== Task brief ==
Across the records below, report how many lines include the word "membranous", stating the number alone.
== Listed entries ==
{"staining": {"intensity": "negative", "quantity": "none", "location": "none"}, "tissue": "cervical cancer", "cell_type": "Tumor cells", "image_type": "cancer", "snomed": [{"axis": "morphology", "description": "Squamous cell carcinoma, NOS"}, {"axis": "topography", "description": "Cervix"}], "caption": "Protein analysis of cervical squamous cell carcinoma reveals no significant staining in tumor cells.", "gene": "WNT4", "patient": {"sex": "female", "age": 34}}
===
== Listed entries ==
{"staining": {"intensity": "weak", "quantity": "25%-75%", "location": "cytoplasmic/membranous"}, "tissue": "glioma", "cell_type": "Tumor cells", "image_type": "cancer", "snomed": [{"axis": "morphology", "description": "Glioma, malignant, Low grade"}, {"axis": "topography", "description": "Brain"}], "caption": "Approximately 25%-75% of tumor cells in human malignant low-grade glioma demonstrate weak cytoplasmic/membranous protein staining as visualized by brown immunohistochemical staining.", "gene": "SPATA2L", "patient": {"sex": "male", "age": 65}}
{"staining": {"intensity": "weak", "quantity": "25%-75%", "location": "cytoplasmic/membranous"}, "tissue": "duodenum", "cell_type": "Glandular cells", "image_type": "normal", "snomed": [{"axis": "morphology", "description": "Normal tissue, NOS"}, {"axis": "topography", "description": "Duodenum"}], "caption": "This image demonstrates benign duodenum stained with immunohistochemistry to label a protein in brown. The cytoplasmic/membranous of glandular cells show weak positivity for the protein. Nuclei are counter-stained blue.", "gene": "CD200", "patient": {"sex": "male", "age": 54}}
===
== Listed entries ==
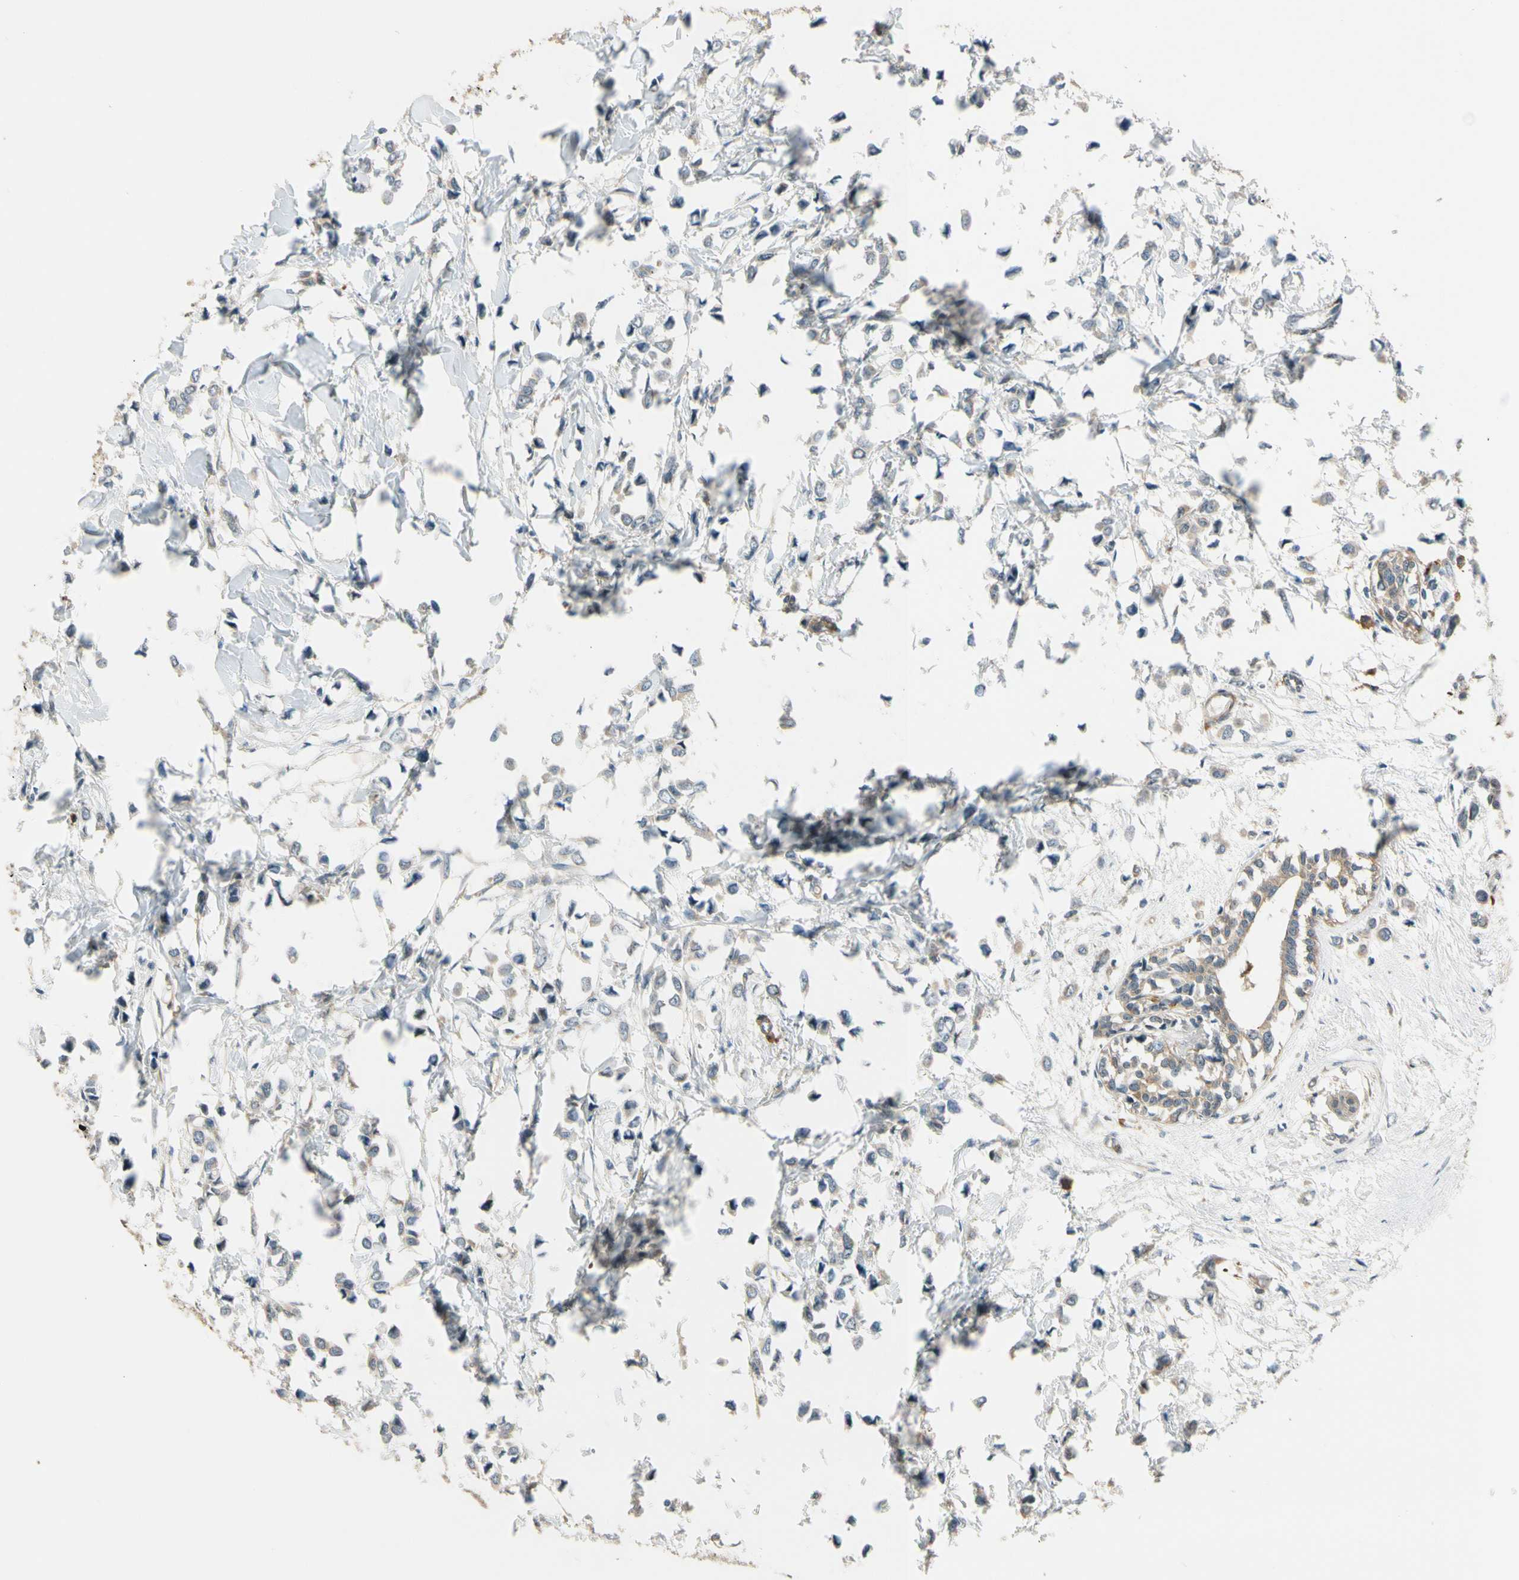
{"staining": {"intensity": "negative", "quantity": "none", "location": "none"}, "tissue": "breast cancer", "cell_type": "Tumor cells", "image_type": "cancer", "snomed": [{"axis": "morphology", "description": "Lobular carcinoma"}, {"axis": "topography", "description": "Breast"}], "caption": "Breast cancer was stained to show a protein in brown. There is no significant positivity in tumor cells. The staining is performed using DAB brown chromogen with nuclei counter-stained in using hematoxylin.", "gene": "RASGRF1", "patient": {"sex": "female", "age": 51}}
===
== Result for this task ==
2